• What you will do
An exact copy of the records below is required, and it must contain no pictures.

Stored data entries:

########

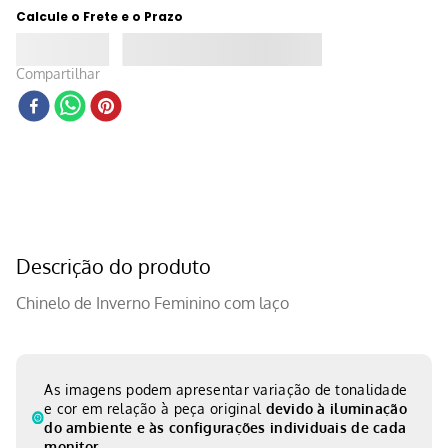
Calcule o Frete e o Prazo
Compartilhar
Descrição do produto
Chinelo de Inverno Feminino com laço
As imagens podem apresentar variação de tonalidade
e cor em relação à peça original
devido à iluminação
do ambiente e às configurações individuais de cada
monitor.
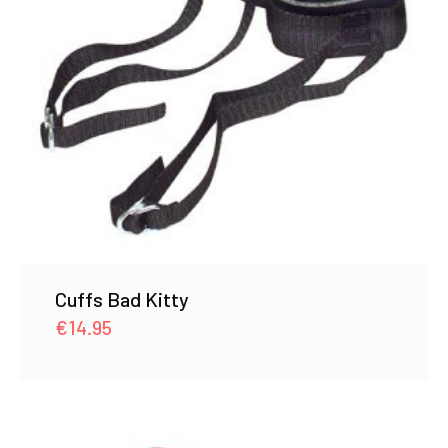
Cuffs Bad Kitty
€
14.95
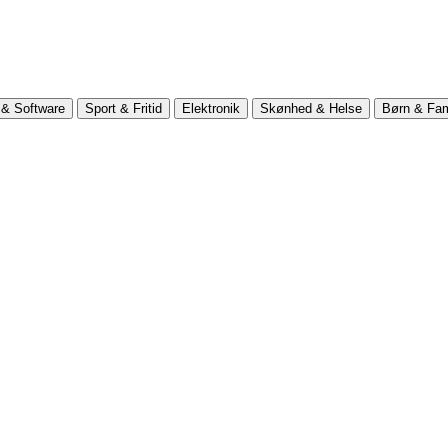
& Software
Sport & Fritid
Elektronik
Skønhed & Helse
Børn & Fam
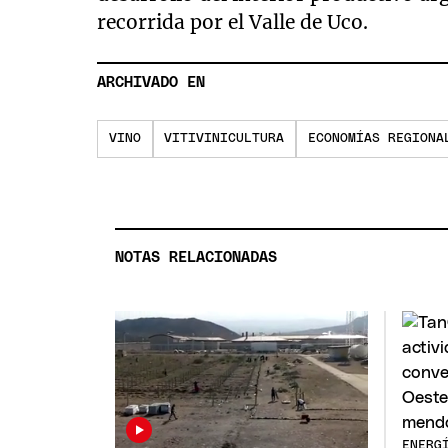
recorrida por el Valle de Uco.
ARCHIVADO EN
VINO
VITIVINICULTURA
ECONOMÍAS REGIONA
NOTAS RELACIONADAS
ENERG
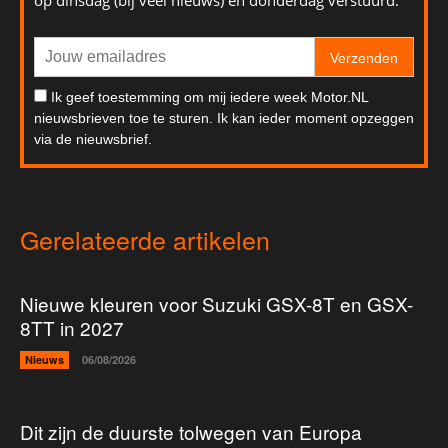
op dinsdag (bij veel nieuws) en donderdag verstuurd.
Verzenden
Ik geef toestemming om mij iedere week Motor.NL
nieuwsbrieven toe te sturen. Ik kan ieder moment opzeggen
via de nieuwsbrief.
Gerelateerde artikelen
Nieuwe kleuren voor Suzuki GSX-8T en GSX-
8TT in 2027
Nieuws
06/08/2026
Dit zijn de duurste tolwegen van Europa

########

• Task output
Calcule o Frete e o Prazo
Compartilhar
Descrição do produto
Chinelo de Inverno Feminino com laço
As imagens podem apresentar variação de tonalidade
e cor em relação à peça original
devido à iluminação
do ambiente e às configurações individuais de cada
monitor.
Cuffs Bad Kitty
€
14.95
& Software
Sport & Fritid
Elektronik
Skønhed & Helse
Børn & Fam
recorrida por el Valle de Uco.
ARCHIVADO EN
VINO
VITIVINICULTURA
ECONOMÍAS REGIONA
NOTAS RELACIONADAS
ENERG
op dinsdag (bij veel nieuws) en donderdag verstuurd.
Verzenden
Ik geef toestemming om mij iedere week Motor.NL
nieuwsbrieven toe te sturen. Ik kan ieder moment opzeggen
via de nieuwsbrief.
Gerelateerde artikelen
Nieuwe kleuren voor Suzuki GSX-8T en GSX-
8TT in 2027
Nieuws
06/08/2026
Dit zijn de duurste tolwegen van Europa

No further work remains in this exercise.